Monitoring the monitors

17/11/2003

This is the era of performance monitoring. Data on practically every aspect of public services are gathered, analysed and published in the name of higher standards and accountability. A bewildering array of targets are set, and vast sums are spent on measuring who hits and who misses. The consequences of a miss can be very serious: when it comes to hospital budgets, the difference between two stars and three can be more than a million pounds.

But is this deluge of data really improving standards? The Royal Statistical Society has doubts. It has just published a report on performance monitoring in the public services, setting out what it sees as the dangers of poor design, implementation and interpretation. According to the authors, every aspect of performance monitoring, from designing performance indicators to reporting the results, is in need of improvement.

Tim Holt, Peter Smith, Andy Grieve and Sheila Bird

At the press conference announcing publication of the report.
From left to right: Tim Holt, Peter Smith, Andy Grieve (President of the Royal Statistical Society) and Sheila Bird (Chair of the Performance Indicators Working Group)

Let's start with the design. A poorly chosen indicator can be worse than no indicator at all, because it can encourage behaviour designed to lead to a high rating rather than to genuine improvement in the service being provided.
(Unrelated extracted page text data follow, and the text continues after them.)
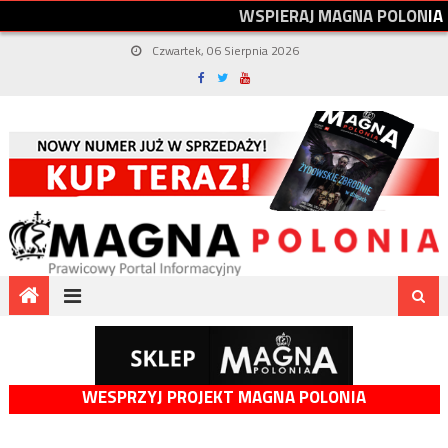
W
S
P
I
E
R
A
J
M
A
G
N
A
P
O
L
O
N
I
A
Czwartek, 06 Sierpnia 2026
WESPRZYJ PROJEKT MAGNA POLONIA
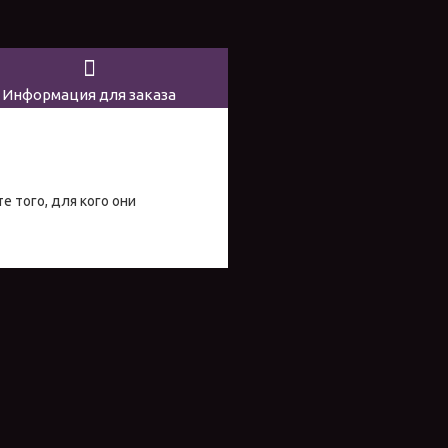
Информация для заказа
е того, для кого они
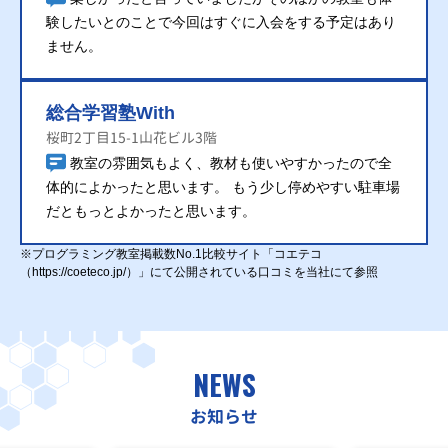
験したいとのことで今回はすぐに入会をする予定はあり
ません。
総合学習塾With
桜町2丁目15-1山花ビル3階
教室の雰囲気もよく、教材も使いやすかったので全
体的によかったと思います。 もう少し停めやすい駐車場
だともっとよかったと思います。
※プログラミング教室掲載数No.1比較サイト「コエテコ
（https://coeteco.jp/）」にて公開されている口コミを当社にて参照
NEWS
お知らせ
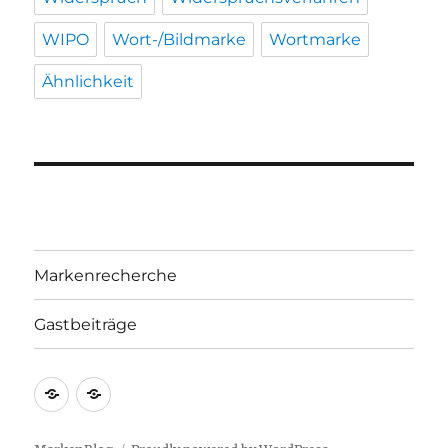
WIPO
Wort-/Bildmarke
Wortmarke
Ähnlichkeit
Markenrecherche
Gastbeiträge
Markenrecherche
Gastbeiträge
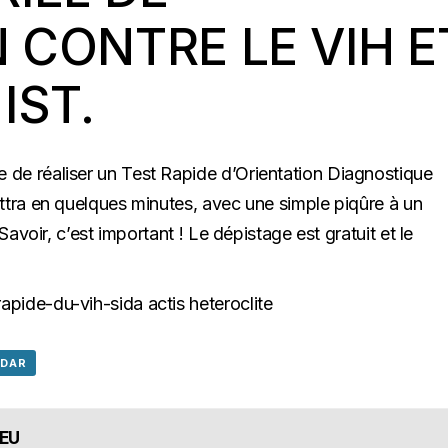
 CONTRE LE VIH E
IST.
 de réaliser un Test Rapide d’Orientation Diagnostique
ttra en quelques minutes, avec une simple piqûre à un
Savoir, c’est important ! Le dépistage est gratuit et le
NDAR
IEU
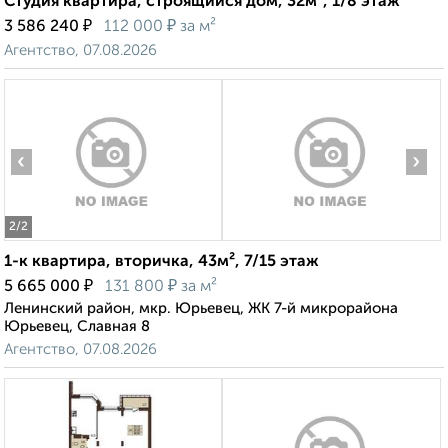
Студия квартира, строящийся дом, 32м², 1/8 этаж
₽
₽
3 586 240
112 000
за м²
Агентство, 07.08.2026
‹
›
2
/2
1-к квартира, вторичка, 43м², 7/15 этаж
₽
₽
5 665 000
131 800
за м²
Ленинский район, мкр. Юрьевец, ЖК 7-й микрорайона
Юрьевец, Славная 8
Агентство, 07.08.2026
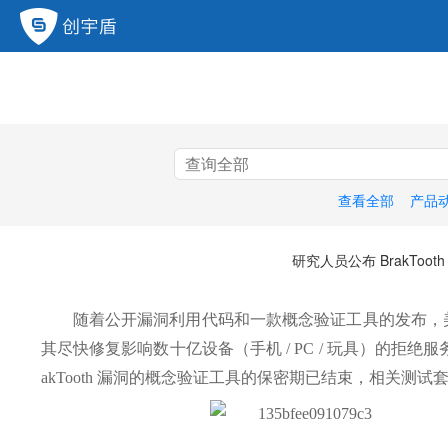
查看全部
产品
研究人员公布 BrakToo
随着公开漏洞利用代码和一款概念验证工具的发布，
其尽快修复影响数十亿设备（手机 / PC / 玩具）的拒绝
akTooth 漏洞的概念验证工具的保密期已结束，相关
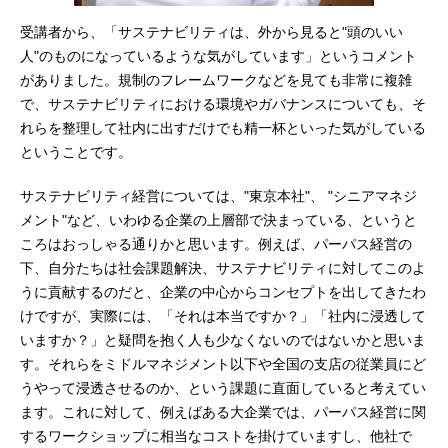
受講者から、「サステナビリティは、外から見ると"頭のいい
人"のものになっているような気がしています」というコメント
がありました。規制のフレームワークなどを見ても非常に複雑
で、サステナビリティにおける環境やガバナンスについても、そ
れらを整理して社内に出すだけでも精一杯といった気がしている
ということです。
サステナビリティ経営については、"東京本社"、 "シニアマネジ
メント"など、いわゆる企業の上層部で決まっている、というと
ころはおっしゃる通りかと思います。例えば、パーパス経営の
下、自分たちは社会課題解決、サステナビリティに対してこのよ
うに貢献するのだと、企業の中心からコンセプトを出してきたわ
けですが、実際には、「それは本当ですか？」「社内に浸透して
いますか？」と疑問を抱く人も少なくないのではないかと思いま
す。それらをミドルマネジメント以下や全国の支店の従業員にど
うやって浸透させるのか、という課題に直面していると考えてい
ます。これに対して、例えばある大企業では、パーパス経営に関
するワークショップに相当なコストを掛けていますし、他社で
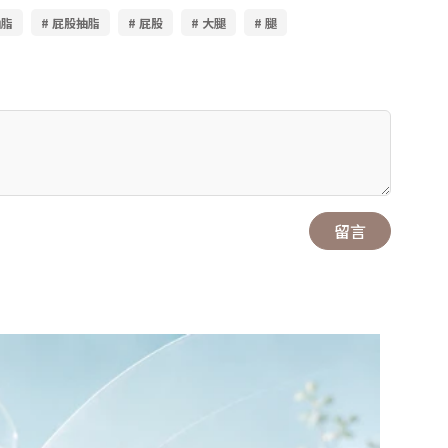
抽脂
# 屁股抽脂
# 屁股
# 大腿
# 腿
留言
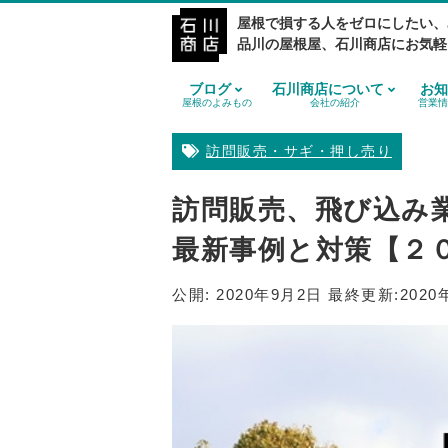
屋根で損する人をゼロにしたい、
品川の屋根屋、石川商店にお気軽
ブログ
石川商店について
お知
屋根のよみもの
会社の紹介
営業情
訪問販売・サギ・押し売り
訪問販売、飛び込み
最新事例と対策【２
公開:
2020年9月2日
最終更新:
2020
Asked to name a single performance indicator she would like to see scrapped, the report's lead author, Professor Sheila Bird, gives a depressing example. Apparently, prisons are expected to reach targets for reducing illegal drug use by inmates - but no distinction is made between hard and soft drugs. So, perversely, a prison with a smaller number of heroin addicts is deemed to be performing better than a prison with a larger number of cannabis users. Since heroin users tend to be harder cases than cannabis users, this means that a policy of leaving heroin users alone and going after cannabis users would result in a better "performance" - surely not the intended consequence.

And then there's implementation. Poorly collected data can give meaningless or misleading results. The process of data collection can be intrusive and cause resentment and loss of staff morale. Neither is it cheap, and since any money that's spent on measuring performance has been diverted from spending to improve performance, data collection needs to be done well to justify the expenditure.

Finally, reporting on performance indicators is not a straightforward matter. Large amounts of data are often rolled up into a single "rating" or headline figure - a practice criticised in the report - and this headline figure is then reported without any reference to the constituent statistics. Also, any attempt to measure performance is bound to involve uncertainty, and this uncertainty is a very important part of the results. The authors call on journalists to "insist on access to and reporting of the measure of uncertainty that qualifies each rating" when reporting on league tables or star ratings. "If you don't know the uncertainty you cannot know whether there are real effects," says Sheila Bird. In essence, she believes the pubic are "being misled" by simplified headline figures.

School league tables come in for specific criticism from the report's authors, who point out that England is the only country which still employs this sort of crude ranking system to monitor the performance of schools. They say that the general public are well up to the challenge of evaluating high-quality data for themselves. According to one of the report's co-authors, Harvey Goldstein, parents are unlikely to make their judgment solely on the headline ranking, if they are talked through different aspects of a school's performance. "You should publish the whole truth," he says, "warts and all".

Properly set up and implemented, performance monitoring offers the public the chance to keep tabs on how their money is being spent, and to demand improvement when services aren't up to scratch. But we mustn't be passive consumers of numerical data - it's up to us to monitor the monitors and see that they're doing their jobs properly.